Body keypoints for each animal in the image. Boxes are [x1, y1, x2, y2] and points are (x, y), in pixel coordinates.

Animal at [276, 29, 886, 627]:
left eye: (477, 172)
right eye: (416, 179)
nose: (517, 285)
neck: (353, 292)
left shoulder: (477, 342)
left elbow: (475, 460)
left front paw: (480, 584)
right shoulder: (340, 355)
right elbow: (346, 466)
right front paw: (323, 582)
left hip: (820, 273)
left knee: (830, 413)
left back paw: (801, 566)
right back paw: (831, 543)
__________
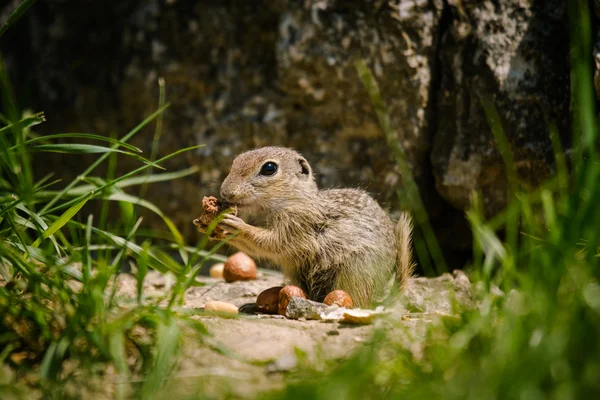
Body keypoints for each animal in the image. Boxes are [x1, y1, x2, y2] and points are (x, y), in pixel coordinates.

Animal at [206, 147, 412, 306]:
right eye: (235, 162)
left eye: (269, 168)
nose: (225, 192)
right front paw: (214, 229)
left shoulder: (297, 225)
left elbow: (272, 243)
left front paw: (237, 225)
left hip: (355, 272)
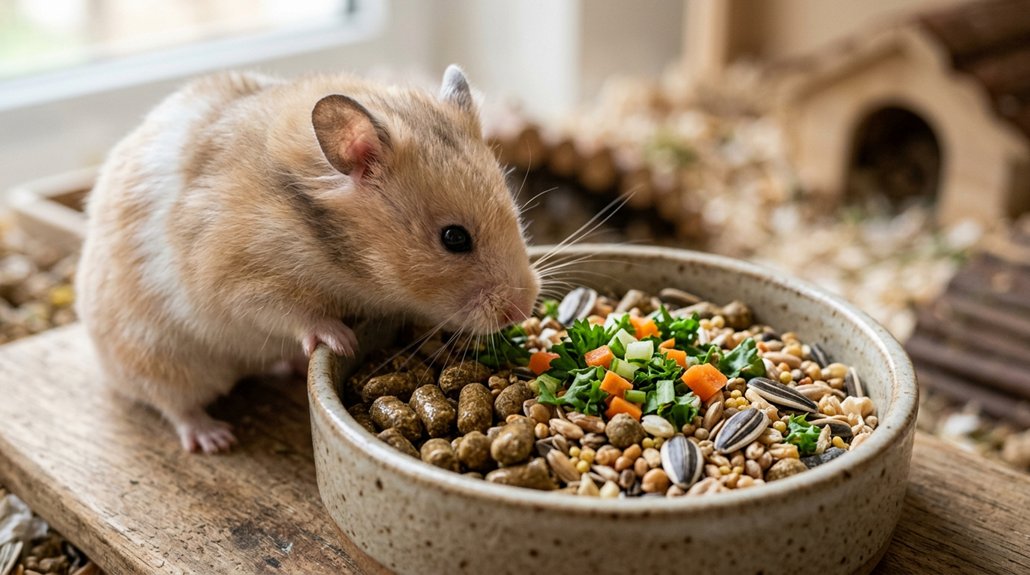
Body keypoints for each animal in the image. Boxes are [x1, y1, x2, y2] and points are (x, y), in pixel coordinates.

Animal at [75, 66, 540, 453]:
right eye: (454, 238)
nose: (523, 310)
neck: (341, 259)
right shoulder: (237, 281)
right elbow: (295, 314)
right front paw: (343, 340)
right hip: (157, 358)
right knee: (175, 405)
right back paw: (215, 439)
__________
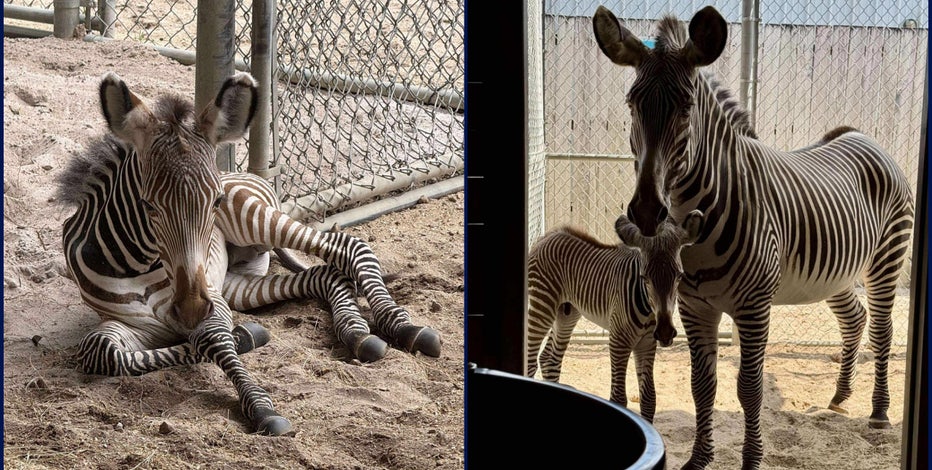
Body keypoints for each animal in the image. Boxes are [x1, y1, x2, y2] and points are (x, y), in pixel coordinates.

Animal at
__________
__Task brief__. Find the lines of the listing above that hold "front". Please copy them.

__Result__.
left front paw: (480, 584)
right front paw: (323, 582)
right front paw: (214, 229)
left front paw: (237, 225)
right front paw: (343, 340)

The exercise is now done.